1. Experiment with different activation functions.
2. Apply the classifier to different sentiment datasets from hugginface. What did you notice?
3. Make the classifiers comparable (similar scores) by tuning hyperparameters.
4. Are the features still sub-optimal?

1. Please try running the code with the \ of these functions: `['relu', 'leaky_relu', 'tanh', 'sigmoid', 'elu']`, remember we already have `relu` in our code (Hint: `F.relu`)
- ReLU (Rectified Linear Unit): The default choice in many neural networks that sets negative values to zero
- Leaky ReLU: A variant of ReLU that allows a small gradient for negative values
- Tanh: Hyperbolic tangent that outputs values between -1 and 1
- Sigmoid: Outputs values between 0 and 1, historically used in neural networks
- ELU (Exponential Linear Unit): Similar to ReLU but with smooth negative values (similar activation functions to ELU are used in large language models)

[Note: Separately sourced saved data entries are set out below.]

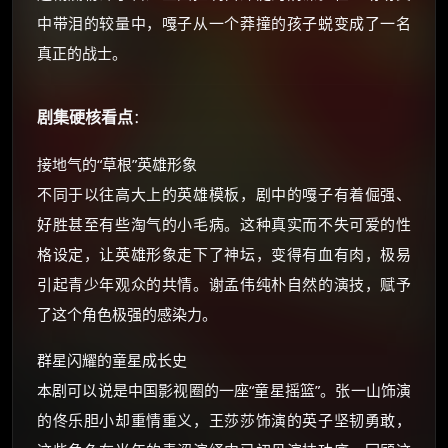
中带泪的较量中，嘎子从一个莽撞的孩子蜕变成了一名
真正的战士。
剧集硬核看点
：
接地气的“草根”英雄形象
不同于以往高大上的英雄模板，剧中的嘎子有着倔强、
好胜甚至有些淘气的小毛病。这种真实而不失可爱的性
格设定，让英雄形象走下了神坛，变得有血有肉，极易
引起青少年观众的共情。谢孟伟纯朴自然的演技，赋予
了这个角色极强的感染力。
群星闪耀的童星成长史
本剧可以说是中国影视圈的一座“童星摇篮”。张一山饰演
的佟乐胆小却重情重义，王莎莎饰演的英子坚韧勇敢，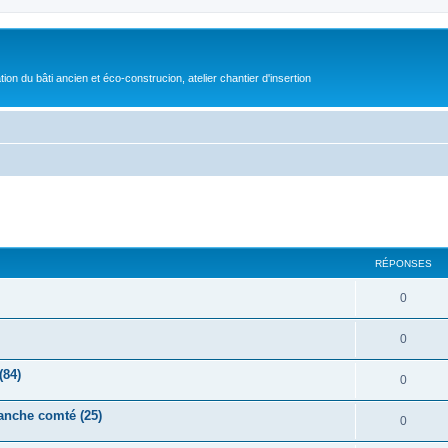
on du bâti ancien et éco-construcion, atelier chantier d'insertion
cher
cherche avancée
RÉPONSES
0
0
(84)
0
anche comté (25)
0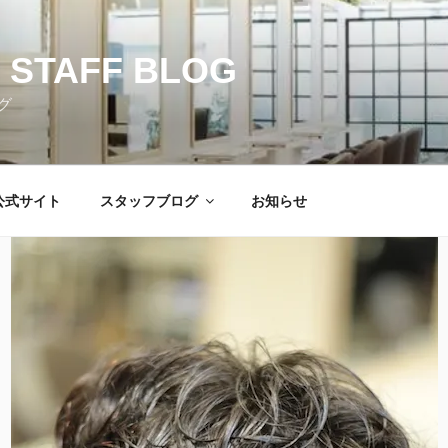
 STAFF BLOG
グ
公式サイト
スタッフブログ
お知らせ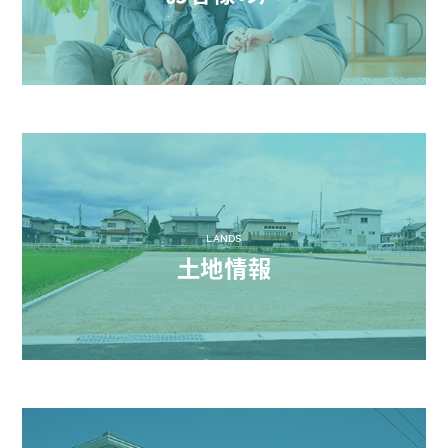
LANDS
土地情報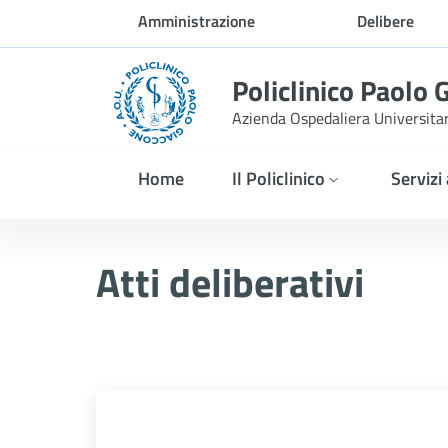
Skip to Main Content
Amministrazione
Delibere
trasparente
Policlinico Paolo 
Azienda Ospedaliera Universita
Home
Il Policlinico
Servizi
Delibera n. 279/2026
Atti deliberativi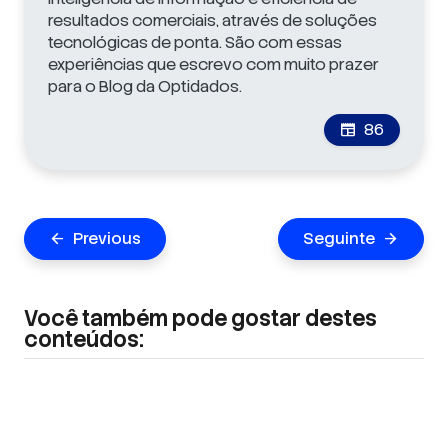
resultados comerciais, através de soluções
tecnológicas de ponta. São com essas
experiências que escrevo com muito prazer
para o Blog da Optidados.
86
newspaper
Navegação
Previous
Seguinte
arrow_back
arrow_forward
de
Post
Você também pode gostar destes
conteúdos: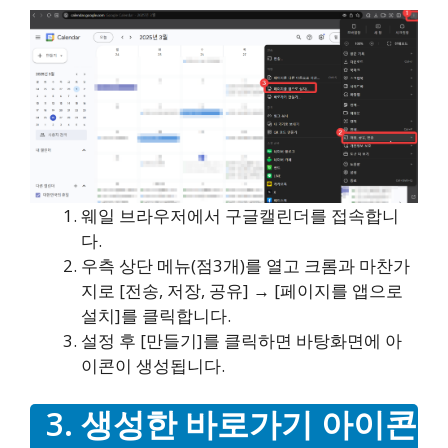
웨일 브라우저에서 구글캘린더를 접속합니
다.
우측 상단 메뉴(점3개)를 열고 크롬과 마찬가
지로 [전송, 저장, 공유] → [페이지를 앱으로
설치]를 클릭합니다.
설정 후 [만들기]를 클릭하면 바탕화면에 아
이콘이 생성됩니다.
3. 생성한 바로가기 아이콘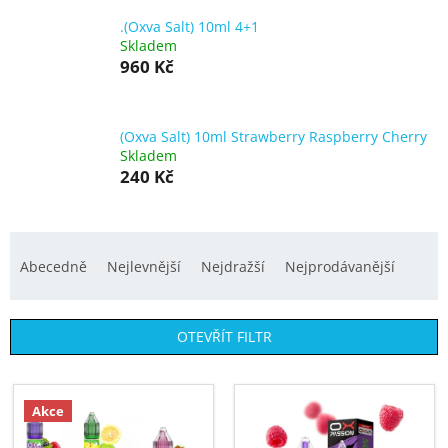
.(Oxva Salt) 10ml 4+1
Skladem
960 Kč
(Oxva Salt) 10ml Strawberry Raspberry Cherry
Skladem
240 Kč
Ř
a
Abecedně
Nejlevnější
Nejdražší
Nejprodávanější
z
e
OTEVŘÍT FILTR
n
í
V
p
ý
Akce
r
p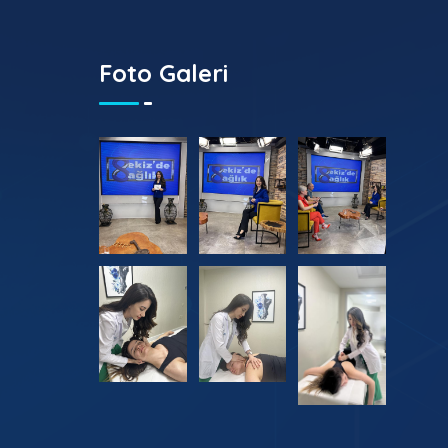
Foto Galeri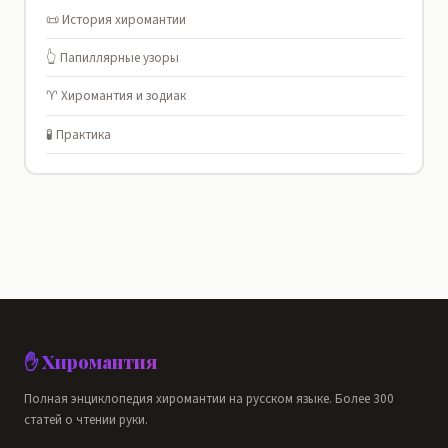
📜 История хиромантии
👆 Папиллярные узоры
♈ Хиромантия и зодиак
🧪 Практика
✋ Хиромантия
Полная энциклопедия хиромантии на русском языке. Более 300
статей о чтении руки.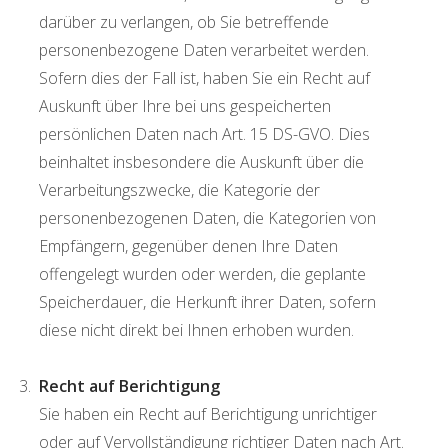
darüber zu verlangen, ob Sie betreffende
personenbezogene Daten verarbeitet werden.
Sofern dies der Fall ist, haben Sie ein Recht auf
Auskunft über Ihre bei uns gespeicherten
persönlichen Daten nach Art. 15 DS-GVO. Dies
beinhaltet insbesondere die Auskunft über die
Verarbeitungszwecke, die Kategorie der
personenbezogenen Daten, die Kategorien von
Empfängern, gegenüber denen Ihre Daten
offengelegt wurden oder werden, die geplante
Speicherdauer, die Herkunft ihrer Daten, sofern
diese nicht direkt bei Ihnen erhoben wurden.
Recht auf Berichtigung
Sie haben ein Recht auf Berichtigung unrichtiger
oder auf Vervollständigung richtiger Daten nach Art.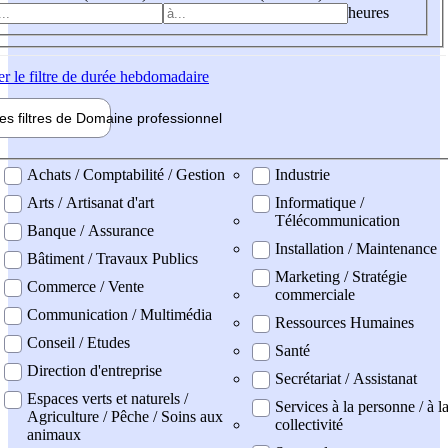
heures
er
le filtre de durée hebdomadaire
les filtres de
Domaine pro
fessionnel
ne professionel
Achats / Comptabilité / Gestion
Industrie
Arts / Artisanat d'art
Informatique /
Télécommunication
Banque / Assurance
Installation / Maintenance
Bâtiment / Travaux Publics
Marketing / Stratégie
Commerce / Vente
commerciale
Communication / Multimédia
Ressources Humaines
Conseil / Etudes
Santé
Direction d'entreprise
Secrétariat / Assistanat
Espaces verts et naturels /
Services à la personne / à l
Agriculture / Pêche / Soins aux
collectivité
animaux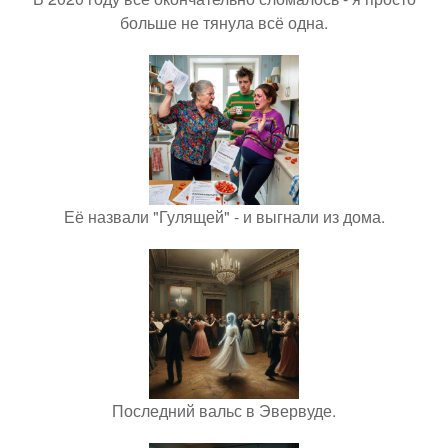
больше не тянула всё одна.
Её назвали "Гулящей" - и выгнали из дома.
Последний вальс в Эвервуде.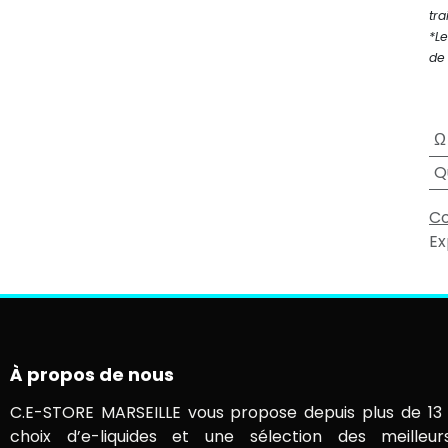
tra
*Le
de 
Ω
Q
Co
Ex
À propos de nous
C.E-STORE MARSEILLE vous propose depuis plus de 13 
choix d’e-liquides et une sélection des meilleur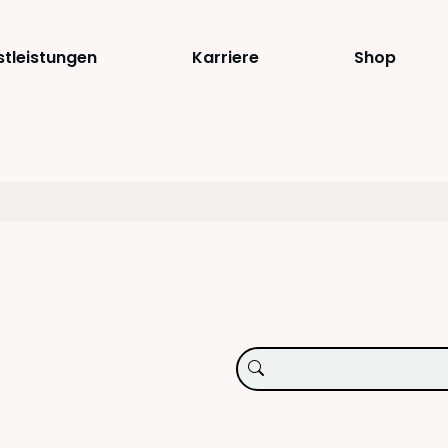
stleistungen
Karriere
Shop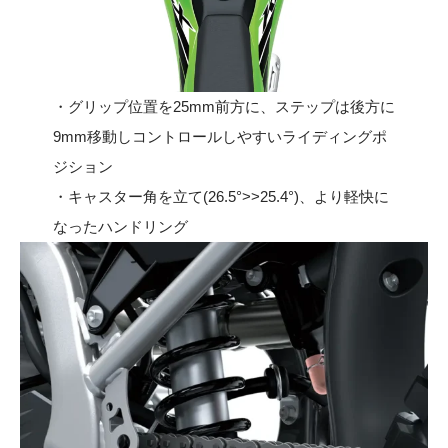
・グリップ位置を25mm前方に、ステップは後方に
9mm移動しコントロールしやすいライディングポ
ジション
・キャスター角を立て(26.5°>>25.4°)、より軽快に
なったハンドリング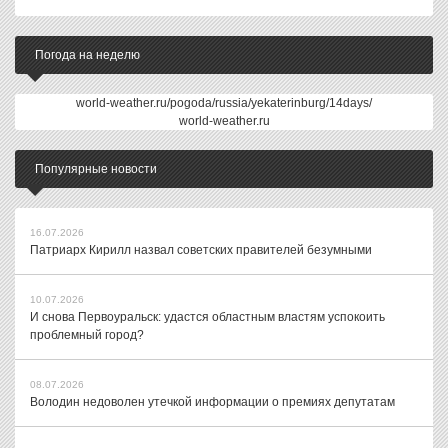
Погода на неделю
world-weather.ru/pogoda/russia/yekaterinburg/14days/
world-weather.ru
Популярные новости
16.07.2026
Патриарх Кирилл назвал советских правителей безумными
10.07.2026
И снова Первоуральск: удастся областным властям успокоить
проблемный город?
08.07.2026
Володин недоволен утечкой информации о премиях депутатам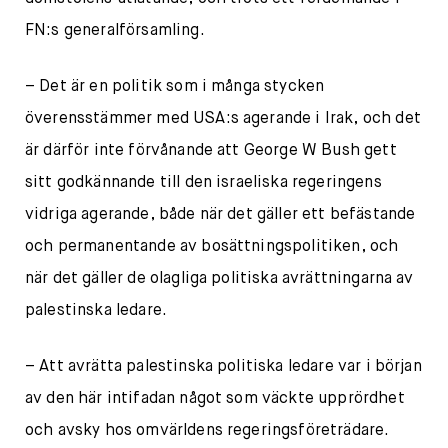
FN:s generalförsamling.
– Det är en politik som i många stycken
överensstämmer med USA:s agerande i Irak, och det
är därför inte förvånande att George W Bush gett
sitt godkännande till den israeliska regeringens
vidriga agerande, både när det gäller ett befästande
och permanentande av bosättningspolitiken, och
när det gäller de olagliga politiska avrättningarna av
palestinska ledare.
– Att avrätta palestinska politiska ledare var i början
av den här intifadan något som väckte upprördhet
och avsky hos omvärldens regeringsföreträdare.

You must see something similar to the following behaviours:
- ReLU and Leaky ReLU typically converge faster (this may not happen in all cases).
- Tanh often provides better accuracy for sentiment analysis tasks but may take a while to converge.
- Sigmoid tends to perform worse, especially as you add layers -- try this with your other hyperparameters.
- ELU sometimes provides a good balance between fast convergence and good performance

3. This depends on your hyperparameter combinations

4. We are still using features from our exercise 1 and 2. They are probably not the best. -- we will learn later how we can obtain faster and simpler ways of training deep neural models.